Os adultos cultuavam esses rituais de Páscoa, que começavam com uma atitude de introspecção na sexta-feira da Paixão, tinham o seu momento de preparação no sábado de Aleluia e culminavam com os festejos do domingo de Páscoa.
Confesso-lhes, meus fiéis leitores, que as crianças sofriam muito mais do que os adultos. Pode parecer um exagero, uma heresia descabida, mas elas padeciam quase tanto quanto o Cristo na cruz.
Esta sensação era a expressão mais próxima do que ia na alma da garotada do meu tempo, que era forçada à abstinência dos prazeres diários, sentindo, na própria carne, o sofrimento por que passou o Cristo.
E quando falo da tal abstinência, por favor, me entendam, não me refiro à carne ausente do prato ou do leito, mas à falta da bola de pelada na rua quicando na calçada e da molecada gritando goooollll.
Quando chegava o sábado, não havia como conter o ímpeto punitivo de malhar o Judas. Descarregava-se sobre um boneco de pano, recheado de jornal, toda a ira guardada de véspera, menos pela traição a Jesus, e mais, muito mais, por ter sido o responsável pela nossa frustração reprimida.
Malhado o Judas, a bola voltava a rolar nas ruas, e toda a tristeza ficava para trás. Os rádios voltavam a tocar os sucessos da moda, o sol voltava a brilhar com o mesmo brilho de anteontem e o motivo de tanta tristeza ficava esquecido até o ano que vem.
Chocolate, muito pouco. Presentes, nenhum.
Naquele tempo, presentes, só nos aniversários e no Natal.
Baile de carnaval, no sábado de Aleluia, Deus nos livre e guarde !
Modinhas, chorinhos e as marchinhas, essas, sim, voltavam a ocupar seus espaços nas programações das estações de rádio.
Os aparelhos de rádio, que tinham ficado calados, ou sussurrando, desde a quinta-feira santa, voltavam a alegrar nossas vidas, com a chegada do sábado de Aleluia.
Naquela época, não se falava tanto de Jesus, e as estações de rádio tinham seus programas religiosos, mas eram poucos, comparados a hoje em dia.
A fé religiosa era um produto de consumo privado, quase solitário. Calava-se, na hora da Ave-Maria e rezava-se o terço, durante as missas. Mas, percebia-se mais sentimento nas crenças e maior consciência no ato de praticar a religiosidade.
Hoje, fala-se muito, e se faz muito pouco, ou quase nada.
Comemora-se a Paixão de Cristo, passeando-se e fazendo turismo, longe de casa.

┄┄┄┄┄┄┄┄┄┄

▶ _Tarefa_
Dê continuidade ao texto sobre a Páscoa de antigamente, começando logo depois da última frase.

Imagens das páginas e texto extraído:
┄┄┄┄┄┄┄┄┄┄

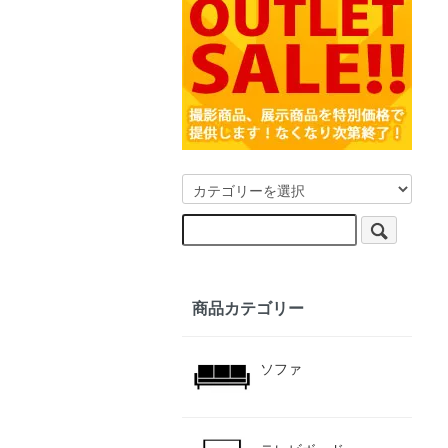
商品カテゴリー
ソファ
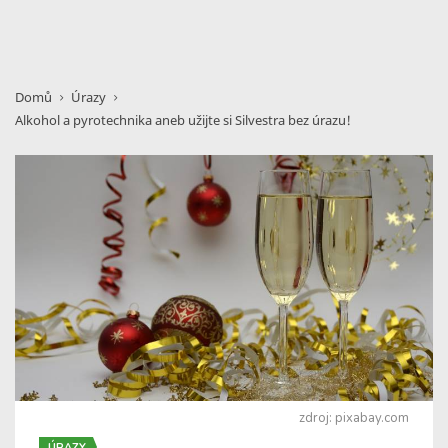
Domů
Úrazy
Alkohol a pyrotechnika aneb užijte si Silvestra bez úrazu!
zdroj: pixabay.com
ÚRAZY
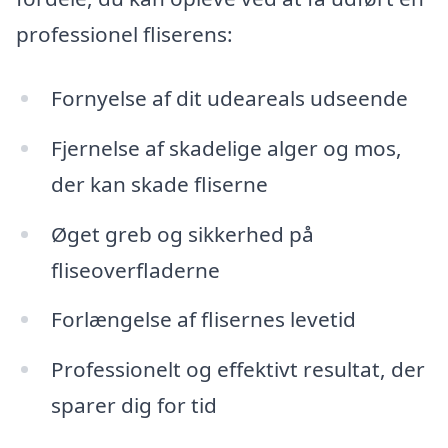
professionel fliserens:
Fornyelse af dit udeareals udseende
Fjernelse af skadelige alger og mos,
der kan skade fliserne
Øget greb og sikkerhed på
fliseoverfladerne
Forlængelse af flisernes levetid
Professionelt og effektivt resultat, der
sparer dig for tid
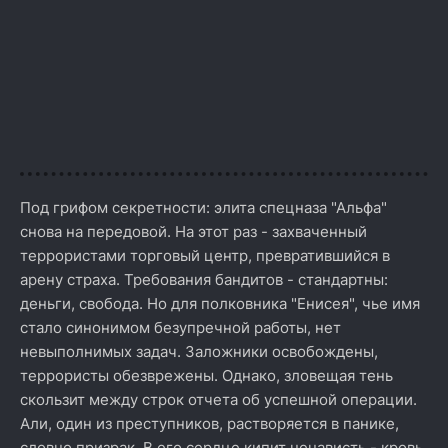
Под грифом секретности: элита спецназа "Альфа"
снова на передовой. На этот раз - захваченный
террористами торговый центр, превратившийся в
арену страха. Требования бандитов - стандартны:
деньги, свобода. Но для полковника "Енисея", чье имя
стало синонимом безупречной работы, нет
невыполнимых задач. Заложники освобождены,
террористы обезврежены. Однако, зловещая тень
скользит между строк отчета об успешной операции.
Али, один из преступников, растворяется в панике,
словно призрак. В его сердце кипит ненависть - кровь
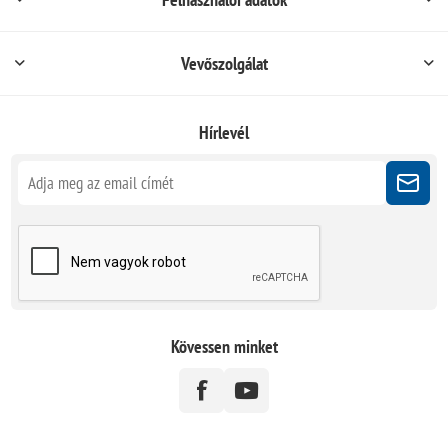
Vevőszolgálat
Hírlevél
Kövessen minket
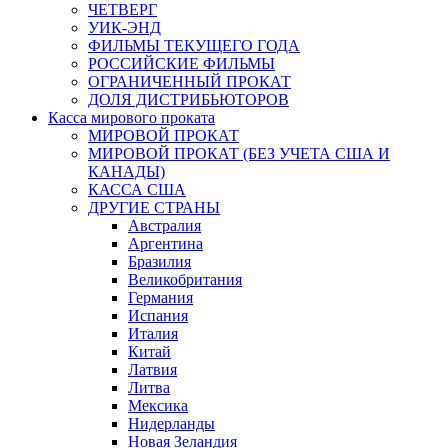
ЧЕТВЕРГ
УИК-ЭНД
ФИЛЬМЫ ТЕКУЩЕГО ГОДА
РОССИЙСКИЕ ФИЛЬМЫ
ОГРАНИЧЕННЫЙ ПРОКАТ
ДОЛЯ ДИСТРИБЬЮТОРОВ
Касса мирового проката
МИРОВОЙ ПРОКАТ
МИРОВОЙ ПРОКАТ (БЕЗ УЧЕТА США И
КАНАДЫ)
КАССА США
ДРУГИЕ СТРАНЫ
Австралия
Аргентина
Бразилия
Великобритания
Германия
Испания
Италия
Китай
Латвия
Литва
Мексика
Нидерланды
Новая Зеландия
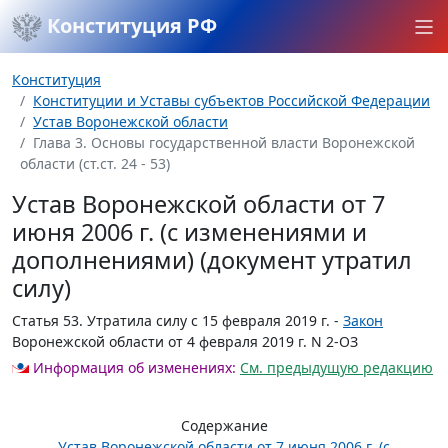
Конституция РФ
Конституция
Конституции и Уставы субъектов Российской Федерации
Устав Воронежской области
Глава 3. Основы государственной власти Воронежской
области (ст.ст. 24 - 53)
Устав Воронежской области от 7
июня 2006 г. (с изменениями и
дополнениями) (документ утратил
силу)
Статья 53.
Утратила силу с 15 февраля 2019 г. -
Закон
Воронежской области от 4 февраля 2019 г. N 2-ОЗ
Информация об изменениях:
См. предыдущую редакцию
Содержание
Устав Воронежской области от 7 июня 2006 г. (с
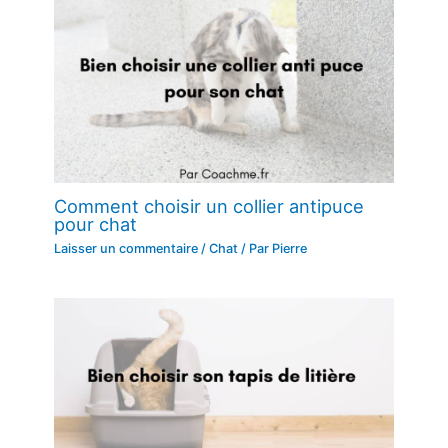
Comment choisir un collier antipuce
pour chat
Laisser un commentaire
/
Chat
/ Par
Pierre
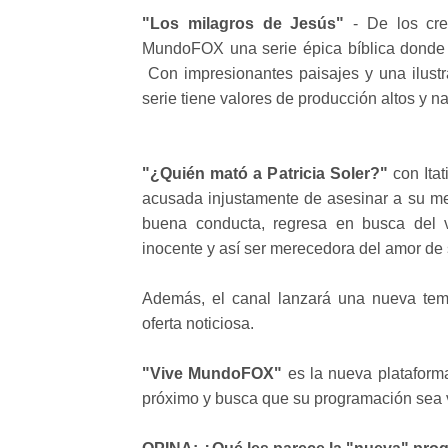
"Los milagros de Jesús"
- De los cre
MundoFOX una serie épica bíblica donde s
Con impresionantes paisajes y una ilustr
serie tiene valores de producción altos y n
"¿Quién mató a Patricia Soler?"
con Itat
acusada injustamente de asesinar a su mej
buena conducta, regresa en busca del 
inocente y así ser merecedora del amor de 
Además, el canal lanzará una nueva tem
oferta noticiosa.
"Vive MundoFOX"
es la nueva plataforma
próximo y busca que su programación sea vi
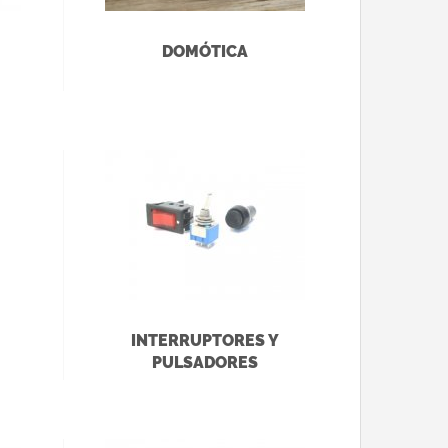
DOMÓTICA
INTERRUPTORES Y
PULSADORES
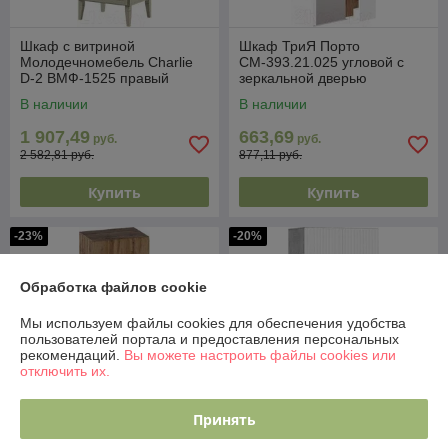
Шкаф с витриной
Шкаф ТриЯ Порто
Молодечномебель Charlie
СМ-393.21.025 угловой с
D-2 ВМФ-1525 правый
зеркальной дверью
В наличии
В наличии
1 907,49
663,69
руб.
руб.
2 582,81 руб.
877,11 руб.
Купить
Купить
-23%
-20%
Обработка файлов cookie
Мы используем файлы cookies для обеспечения удобства
пользователей портала и предоставления персональных
рекомендаций.
Вы можете настроить файлы cookies или
отключить их.
Принять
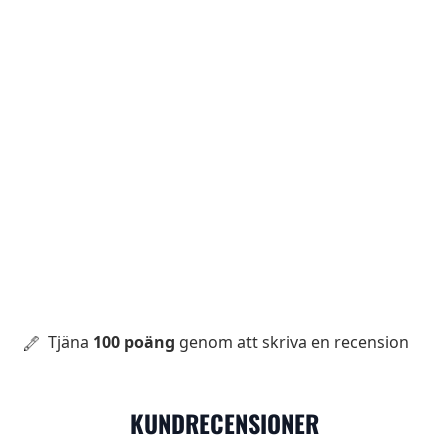
Tjäna
100 poäng
genom att skriva en recension
KUNDRECENSIONER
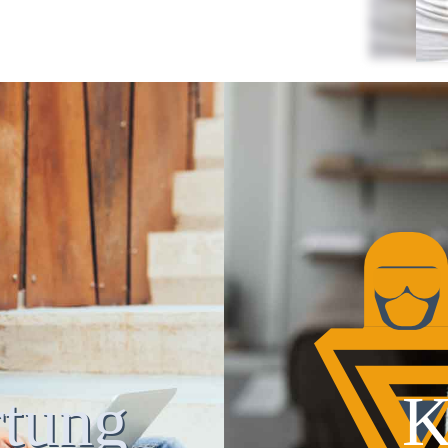
tung
K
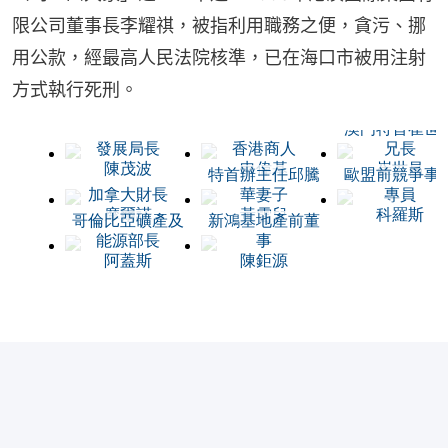
限公司董事長李耀祺，被指利用職務之便，貪污、挪
用公款，經最高人民法院核準，已在海口市被用注射
方式執行死刑。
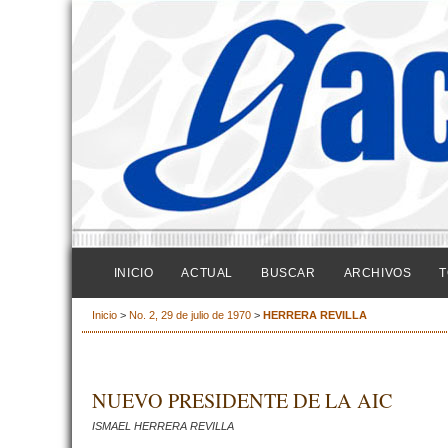
INICIO
ACTUAL
BUSCAR
ARCHIVOS
T
Inicio
>
No. 2, 29 de julio de 1970
>
HERRERA REVILLA
NUEVO PRESIDENTE DE LA AIC
ISMAEL HERRERA REVILLA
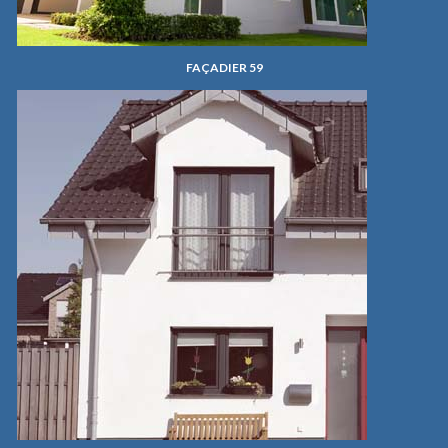
FAÇADIER 59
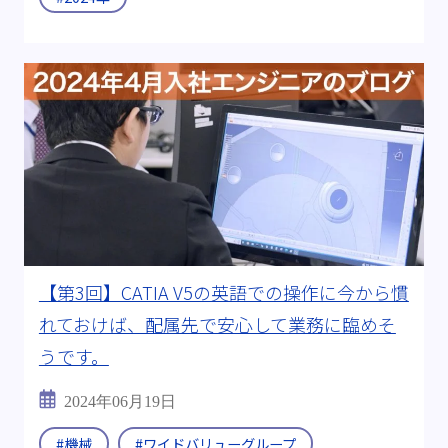
【第3回】CATIA V5の英語での操作に今から慣
れておけば、配属先で安心して業務に臨めそ
うです。
2024年06月19日
#機械
#ワイドバリューグループ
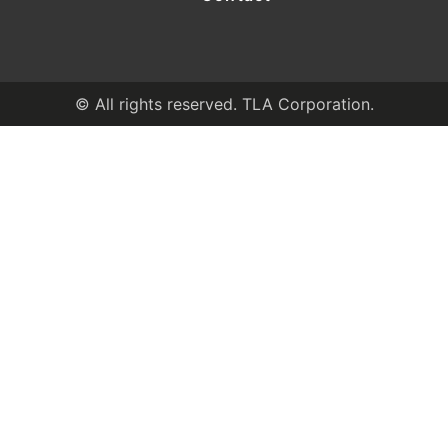
© All rights reserved. TLA Corporation.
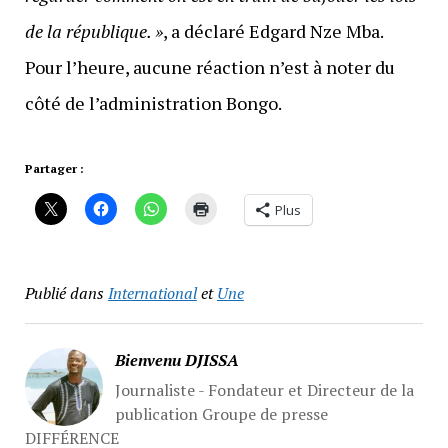
de la république. »
, a déclaré Edgard Nze Mba.
Pour l’heure, aucune réaction n’est à noter du
côté de l’administration Bongo.
Partager :
Plus
Publié dans
International
et
Une
Bienvenu DJISSA
Journaliste - Fondateur et Directeur de la
publication Groupe de presse
DIFFÉRENCE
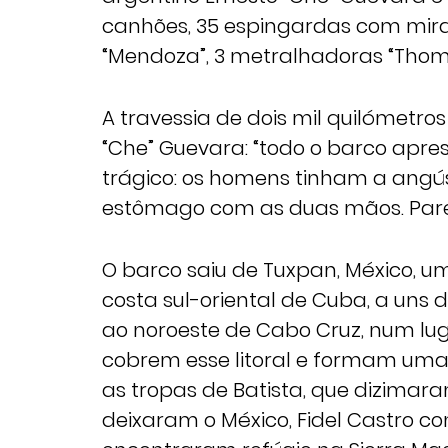
canhões, 35 espingardas com mira
“Mendoza”, 3 metralhadoras “Thomp
A travessia de dois mil quilómetro
“Che” Guevara: “todo o barco apr
trágico: os homens tinham a angús
estômago com as duas mãos. Pare
O barco saiu de Tuxpan, México,
costa sul-oriental de Cuba, a uns 
ao noroeste de Cabo Cruz, num lu
cobrem esse litoral e formam um
as tropas de Batista, que dizimara
deixaram o México, Fidel Castro c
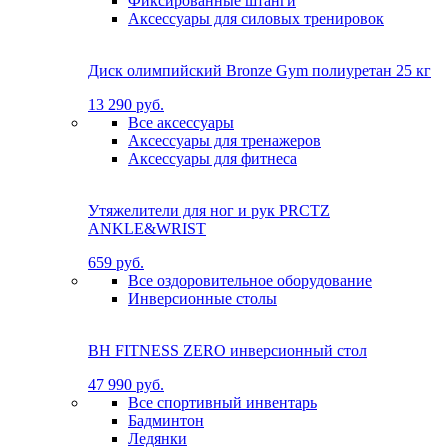
Фиксированные штанги
Аксессуары для силовых тренировок
Диск олимпийский Bronze Gym полиуретан 25 кг
13 290 руб.
Все аксессуары
Аксессуары для тренажеров
Аксессуары для фитнеса
Утяжелители для ног и рук PRCTZ
ANKLE&WRIST
659 руб.
Все оздоровительное оборудование
Инверсионные столы
BH FITNESS ZERO инверсионный стол
47 990 руб.
Все спортивный инвентарь
Бадминтон
Ледянки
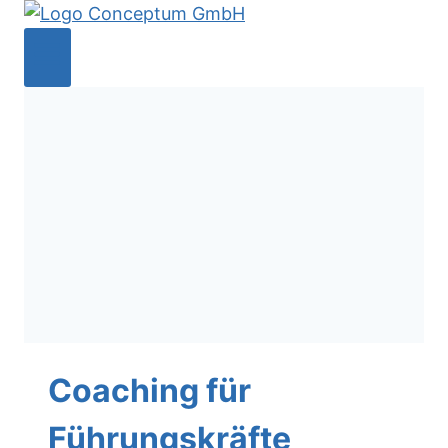
Zum
Inhalt
springen
Coaching für
Führungskräfte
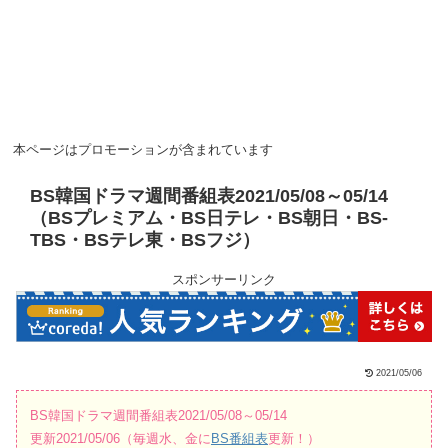
本ページはプロモーションが含まれています
BS韓国ドラマ週間番組表2021/05/08～05/14
（BSプレミアム・BS日テレ・BS朝日・BS-
TBS・BSテレ東・BSフジ）
スポンサーリンク
2021/05/06
BS韓国ドラマ週間番組表2021/05/08～05/14
更新2021/05/06（毎週水、金に
BS番組表
更新！）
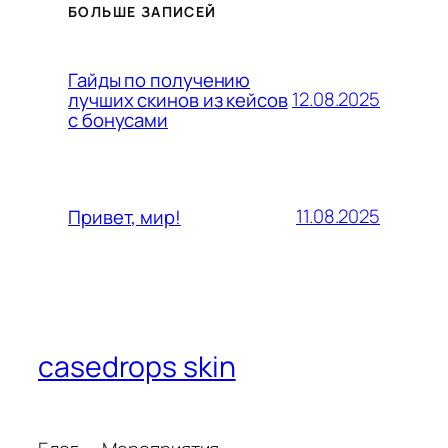
БОЛЬШЕ ЗАПИСЕЙ
Гайды по получению
12.08.2025
лучших скинов из кейсов
с бонусами
11.08.2025
Привет, мир!
casedrops skin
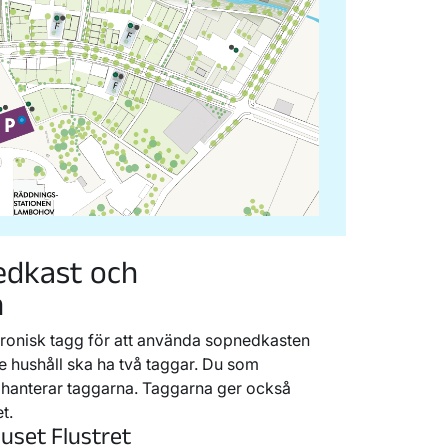
edkast och
m
ronisk tagg för att använda sopnedkasten
e hushåll ska ha två taggar. Du som
h hanterar taggarna. Taggarna ger också
t.
uset Flustret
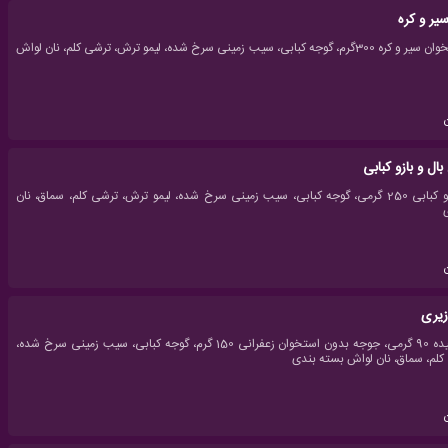
ر و کره
جوجه بدون استخوان سیر و کره 300گرم، گوجه کبابی، سیب زمینی سرخ شده، لیمو ترش، ترشی کلم، نان لواش
ل و بازو کبابی
1 سیخ بال و بازو کبابی 250 گرمی، گوجه کبابی، سیب زمینی سرخ شده، لیمو ترش، ترشی کلم، سماق، نان
زیری
1 سیخ کباب کوبیده 90 گرمی، جوجه بدون استخوان زعفرانی 150 گرم، گوجه کبابی، سیب زمینی سرخ شده،
کلم، سماق، نان لواش بسته بندی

┄┄┄┄┄┄┄┄┄┄

▶ _Resposta_
Os rádios tocam, aos berros, os sucessos do momento , recheados de estupidez e pornografia. E tudo numa boa !
Depois da pregação do Padre Marcelo, lembrando o verdadeiro sentido da Páscoa, num simbolismo da passagem da Matéria para o Espírito, relembrando a libertação do povo judeu, em sua fuga do Egito, tudo volta a ser como era antes.
Quem se importa com essas explicações ? Elas são técnicas demais para a fé moderna, que se satisfaz com o culto de meio de semana, missas aos domingos e os programas radiofônicos e televisivos dos padres e pastores.
Os shoppings ficam cheios de pais desesperados para encontrar os brinquedos cobrados pelos filhos. As lojas são decoradas com ovos de Páscoa, seduzindo a gula dos que ainda insistem com o falso jejum de não comer carne.
Pensando bem, meus nostálgicos leitores, na Era do Rádio curtíamos a nossa tristeza na semana santa, mas éramos muito mais felizes no resto do ano.
E creio mesmo que tínhamos mais fé e éramos mais respeitosos com a celebração da morte de Jesus.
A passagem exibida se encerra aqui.